Another subtle build–up trick is in evidence during the second verse (1:37–1:58), a repeating march–like drum pattern of one eighth–note hit followed by two 16–note hits. The secret of its propulsive nature is probably an automated low–pass filter, because the sound starts off almost subliminally from the low end, only really becoming audible in the low mid–range as an independent percussion layer around the midway point (1:47), before pushing its way forward out of the texture as a mid-range–heavy fill at 1:57. Using low–pass filtering in this way may be more closely associated with EDM, but this demonstrates that you shouldn’t rule it out for other styles.

The main electric–guitar chords in the final choruses seem rather stodgy timbrally, and I imagine that avoiding tonal muddiness during the final mixdown may have been difficult as a result. Partly, it’s some of the chords used: inversions (eg. the Ab minor 6 at 2:58) and minor chords (eg. Bb minor) tend not to sound as clear via a distorted guitar amp as root positions and major or open–fifth chords. But I think it’s also that the chords seem to cluster a lot of notes into the lower registers, which naturally encourages a thicker–sounding texture, an effect exacerbated by Ab and Db upper pedal tones sustaining over the top of other chords.
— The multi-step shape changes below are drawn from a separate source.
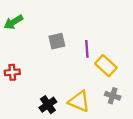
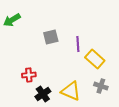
red cross: (12, 72) -> (29, 75), moved

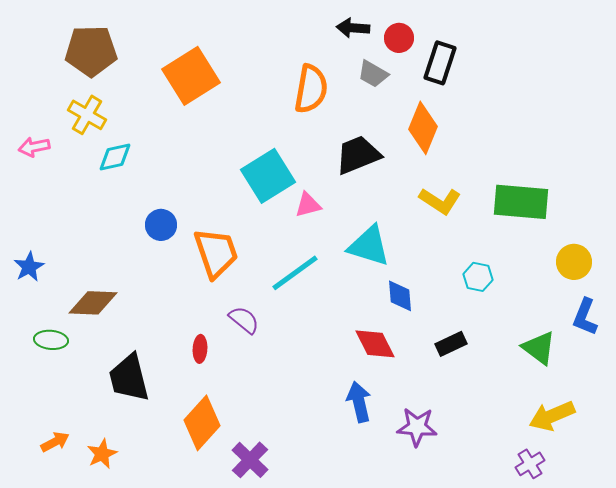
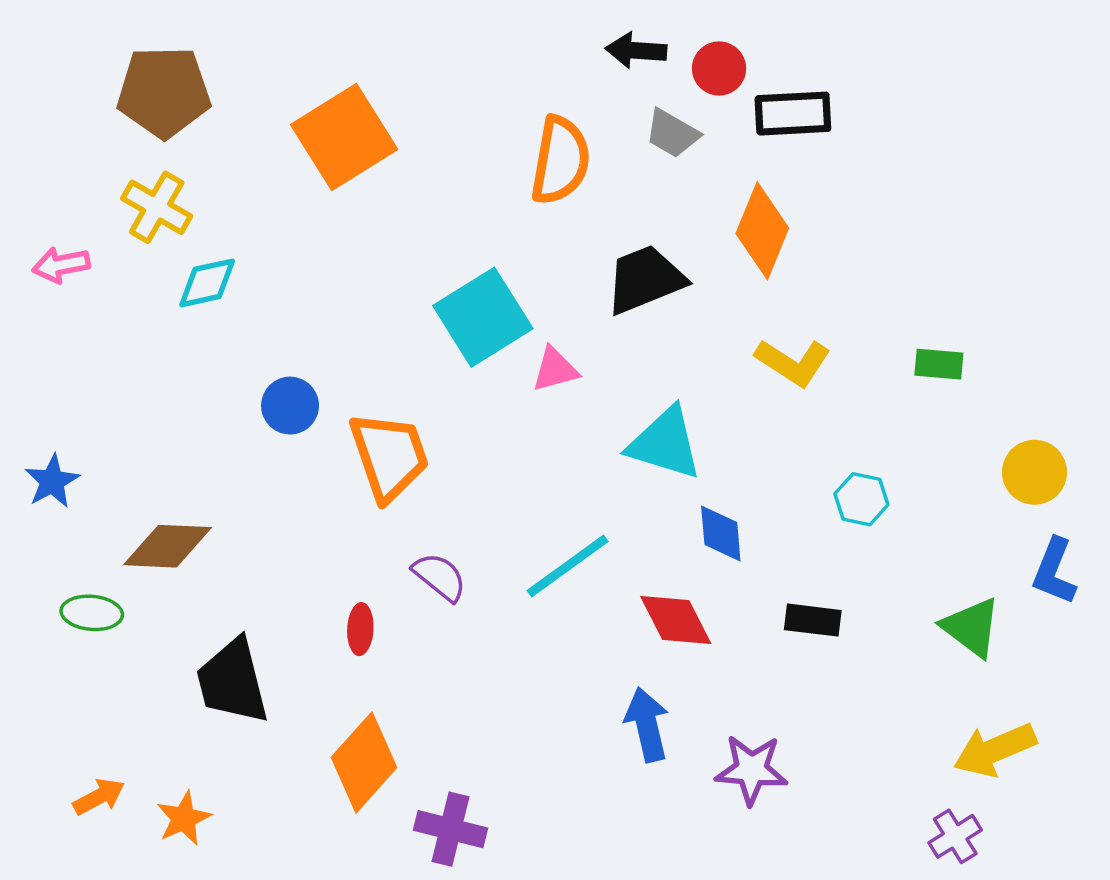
black rectangle: (440, 63) -> (793, 114), turned 69
green rectangle: (521, 202) -> (939, 364), size x0.5
cyan line: (295, 273) -> (568, 566), moved
black rectangle: (451, 344) -> (813, 620), turned 32
purple cross: (250, 460) -> (450, 829), turned -30

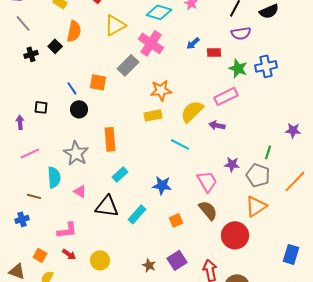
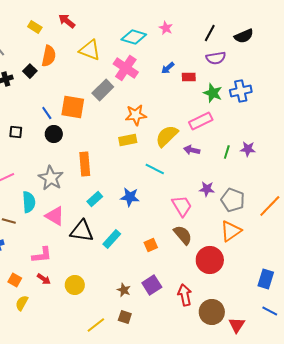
yellow triangle: (115, 25) -> (90, 50), turned 50
orange square: (98, 82) -> (73, 107), size x1.4
purple star: (293, 130) -> (248, 149), moved
green line: (268, 152) -> (227, 152), moved
blue star: (162, 185) -> (130, 197), moved
pink triangle: (80, 191) -> (55, 216), size x1.5

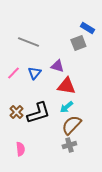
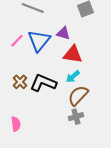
blue triangle: (34, 73) -> (39, 41), size x1.6
black L-shape: (38, 113) -> (43, 83), turned -140
pink semicircle: (20, 149) -> (16, 124), moved

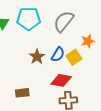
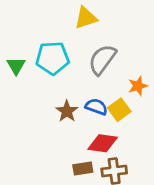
blue semicircle: (58, 54) -> (96, 107), turned -98
brown rectangle: (22, 93) -> (83, 168), moved

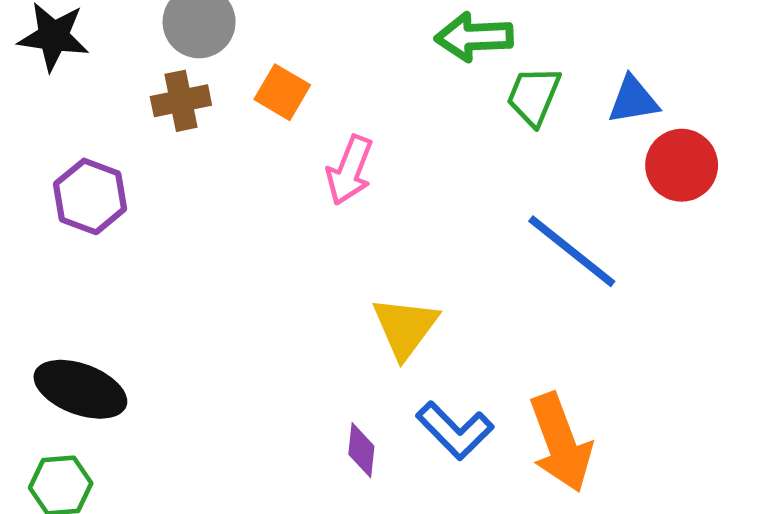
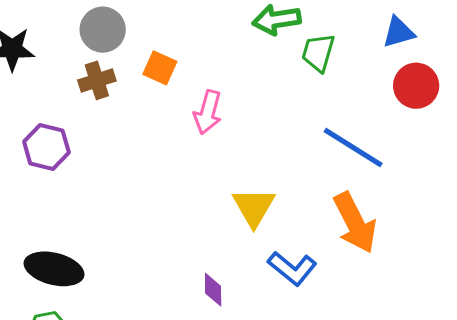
blue triangle: (633, 100) -> (399, 32), moved
orange arrow: (561, 442) -> (355, 223), moved
purple diamond: (361, 450) -> (213, 290), moved

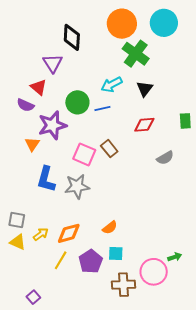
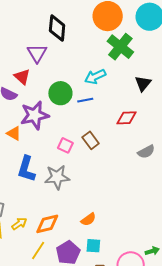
black triangle: (145, 89) -> (143, 84), moved
orange triangle: (32, 144) -> (14, 133), turned -35
pink square: (84, 154) -> (65, 145), size x0.7

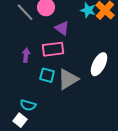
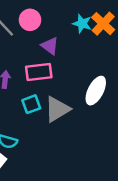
cyan square: (47, 75) -> (31, 104), turned -35

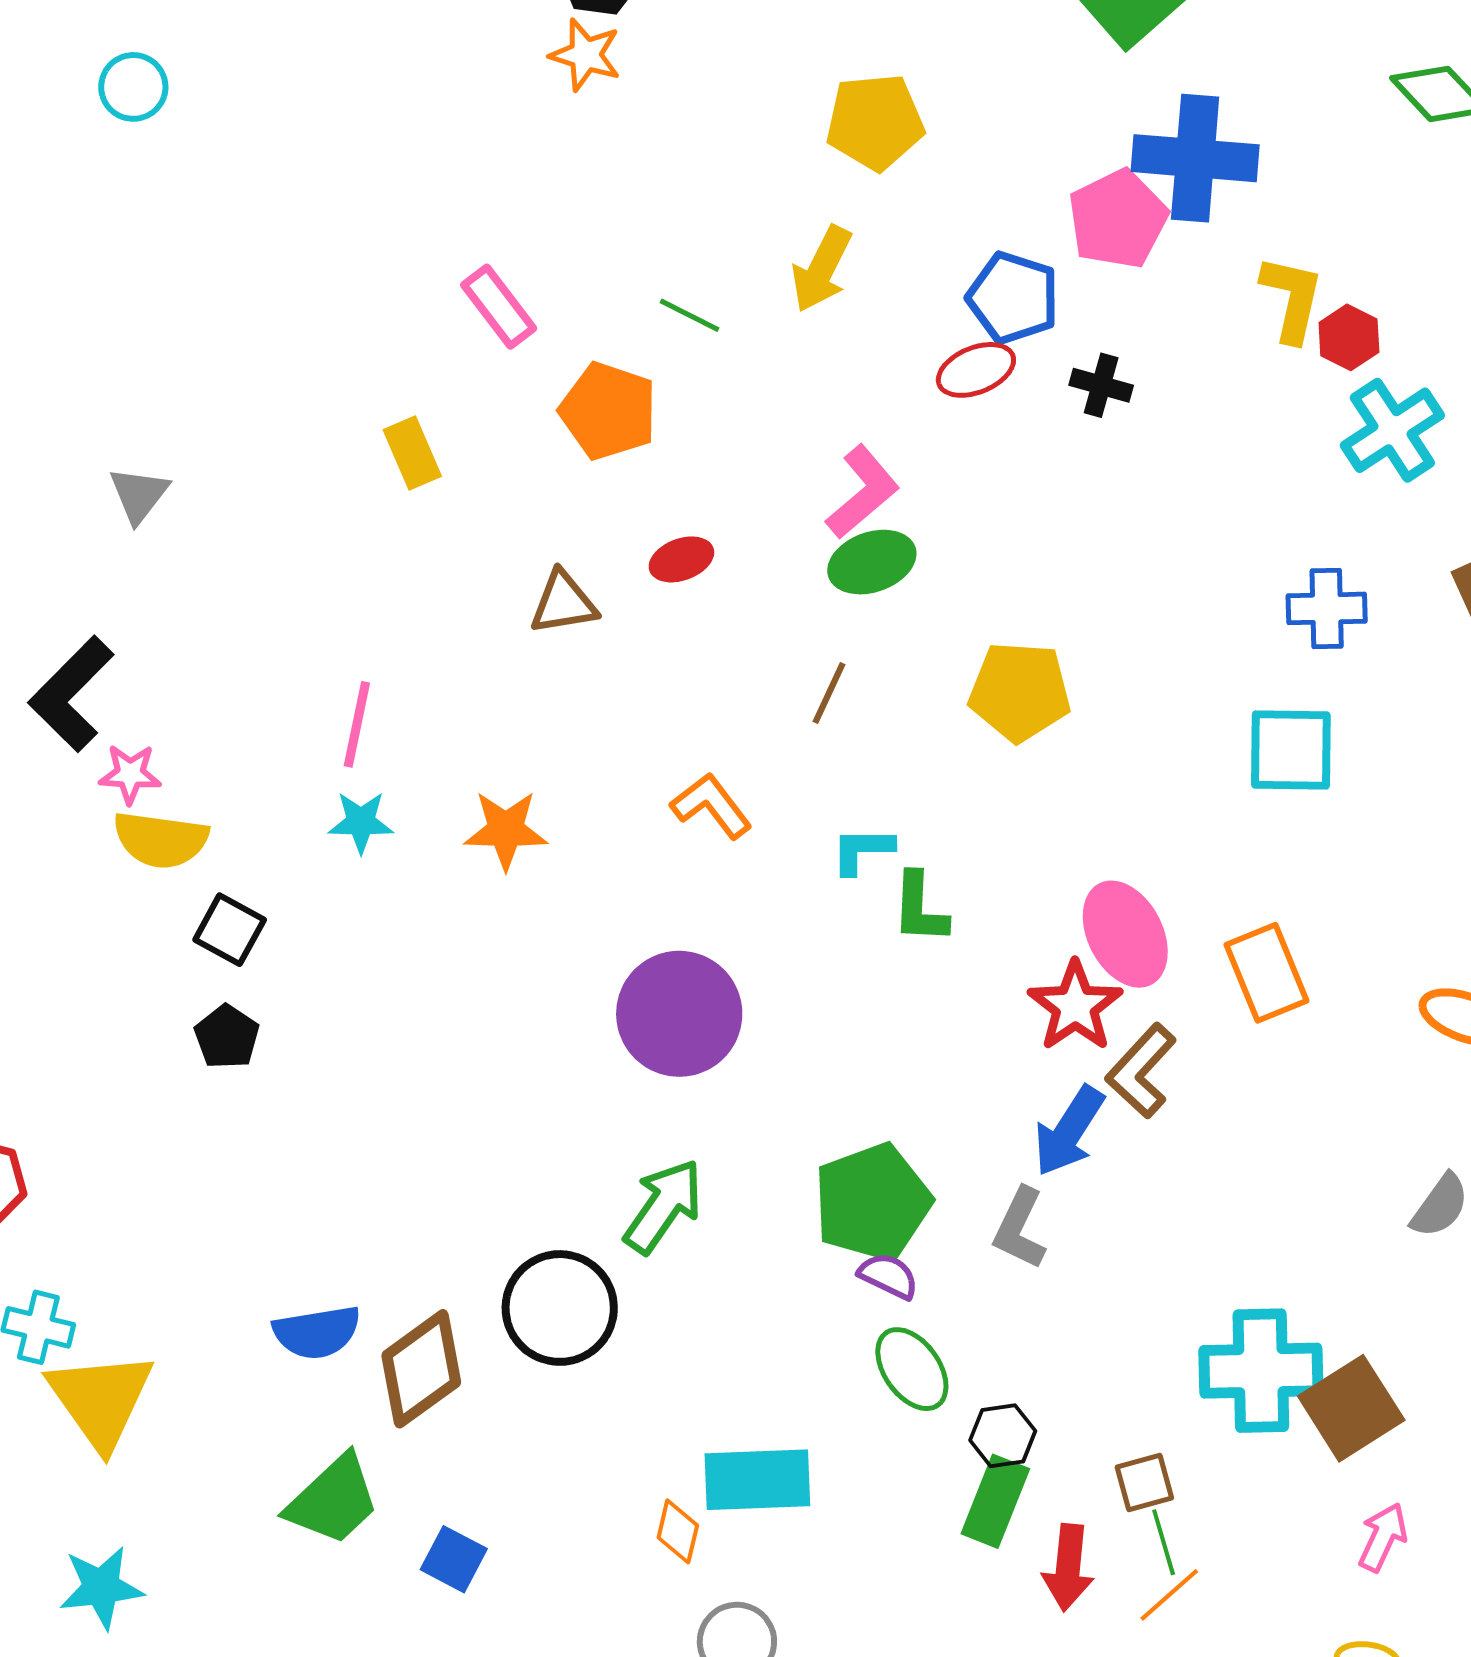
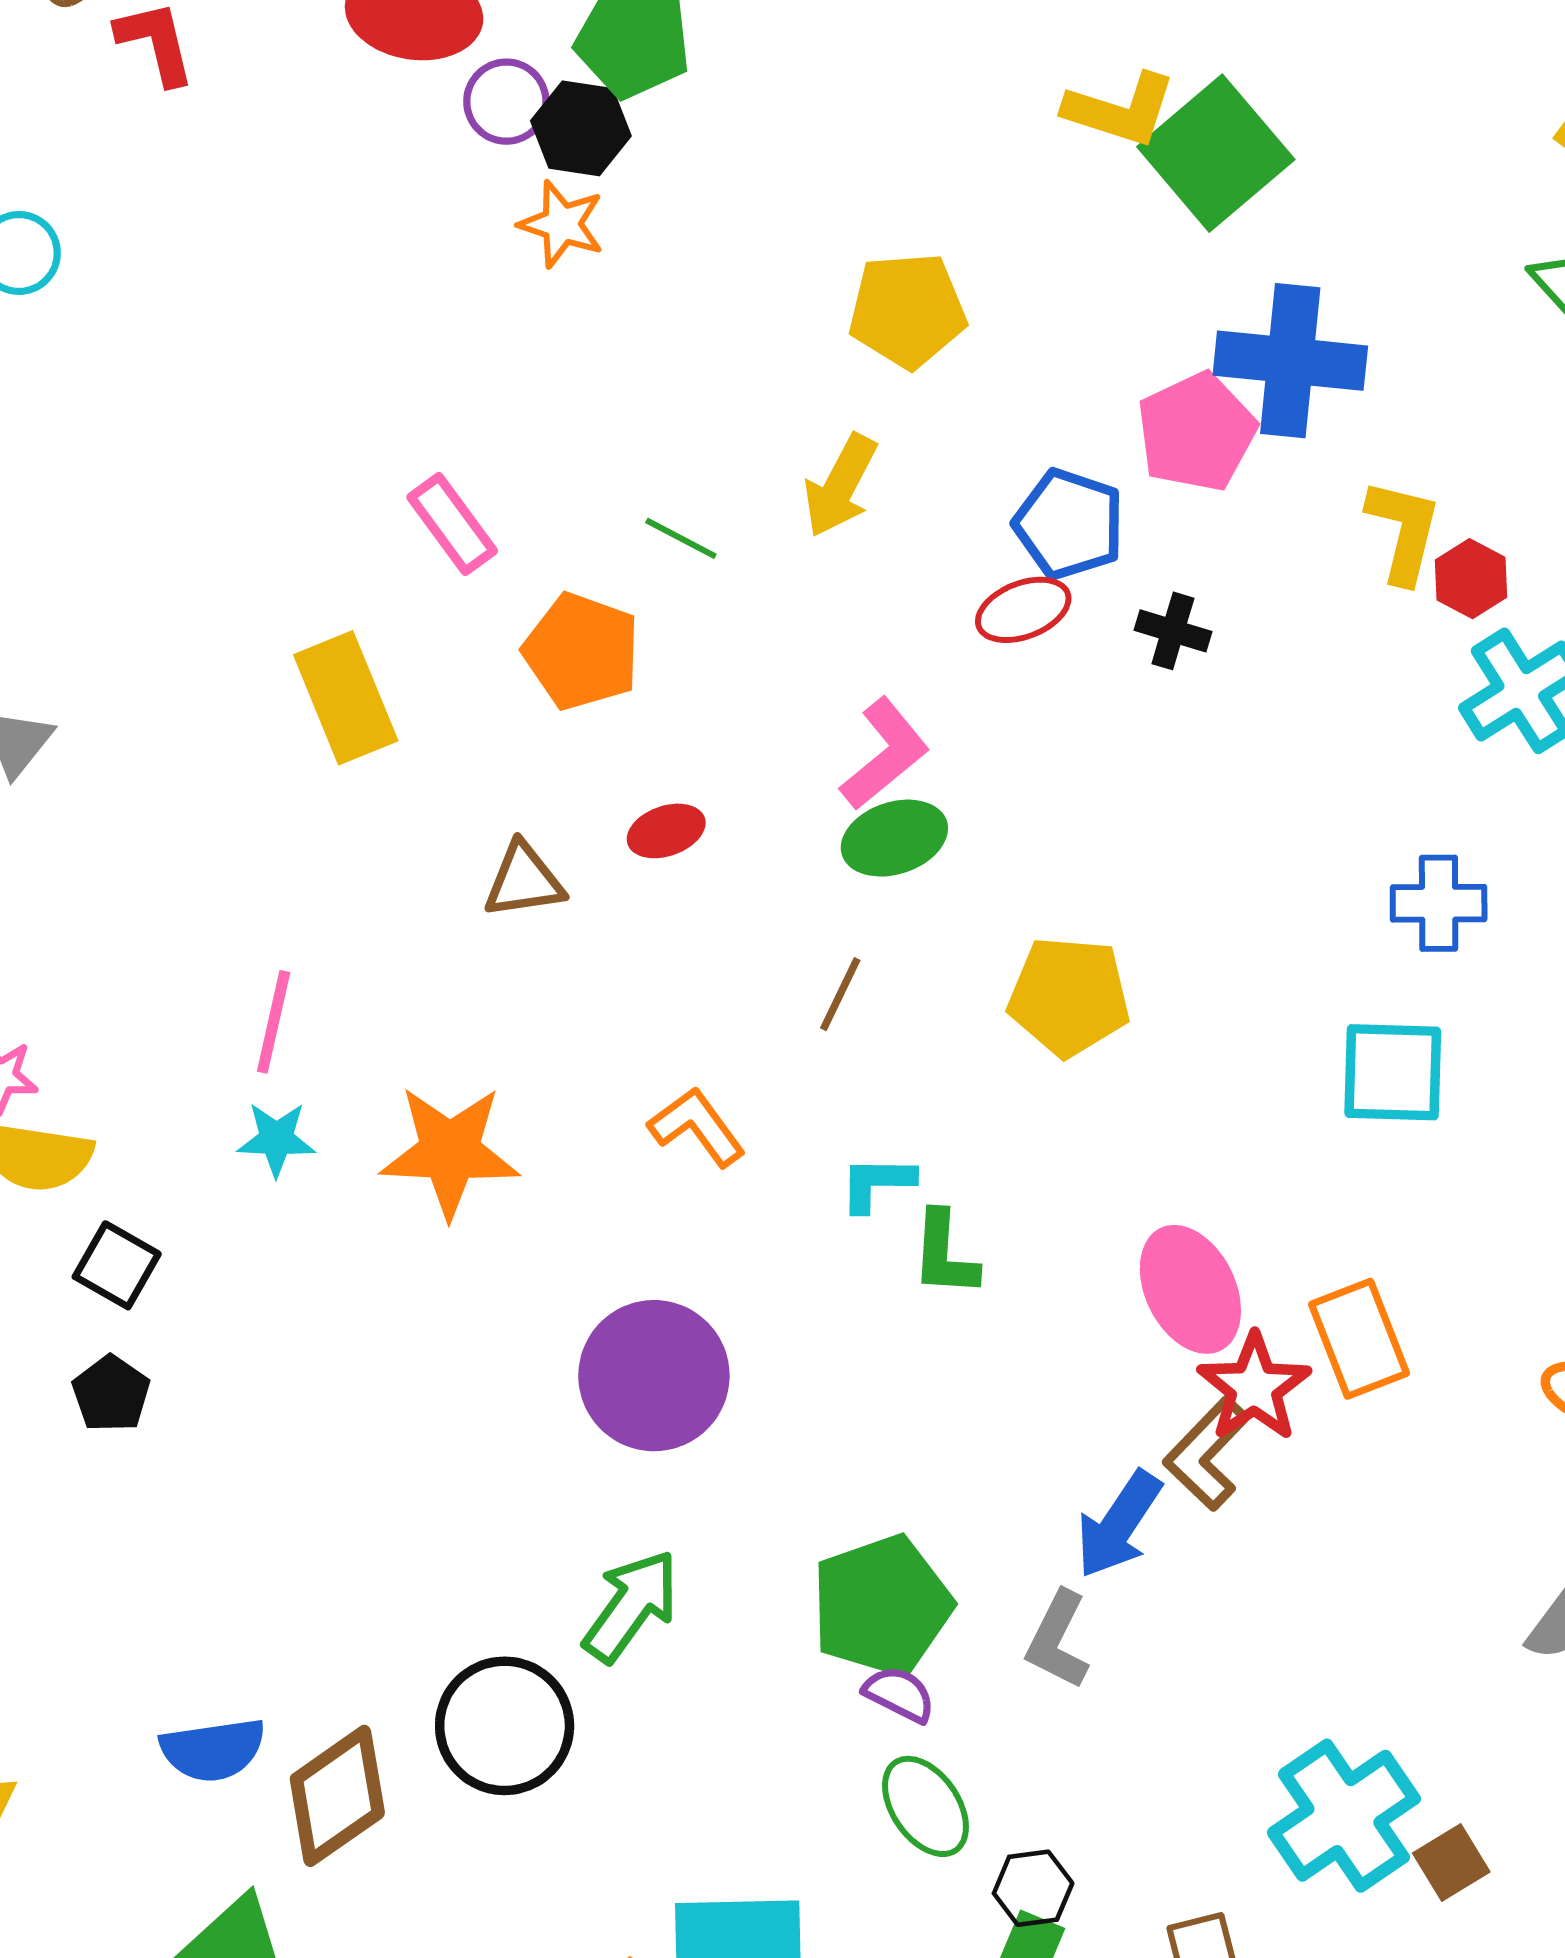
yellow rectangle: (412, 453) -> (346, 698), size x1.5
orange star: (506, 830) -> (450, 1152), size x1.4
red star: (1075, 1006) -> (1254, 1387), moved
cyan cross: (1261, 1371) -> (1344, 1816), turned -34
brown square: (1351, 1408) -> (1451, 1863), size x0.6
While the producers have kept the mix on the right side of woolly in this case, I’d personally proceed with caution when using these kinds of chord voicings in your own productions, and pay extra attention to tuning to minimise the risk of low–mid-range mix sludge. Indeed, this is the kind of situation where you might even consider overdubbing every chord separately, so you can optimise the instrument’s tuning each time — a technique that’s certainly not unheard of in Nashville.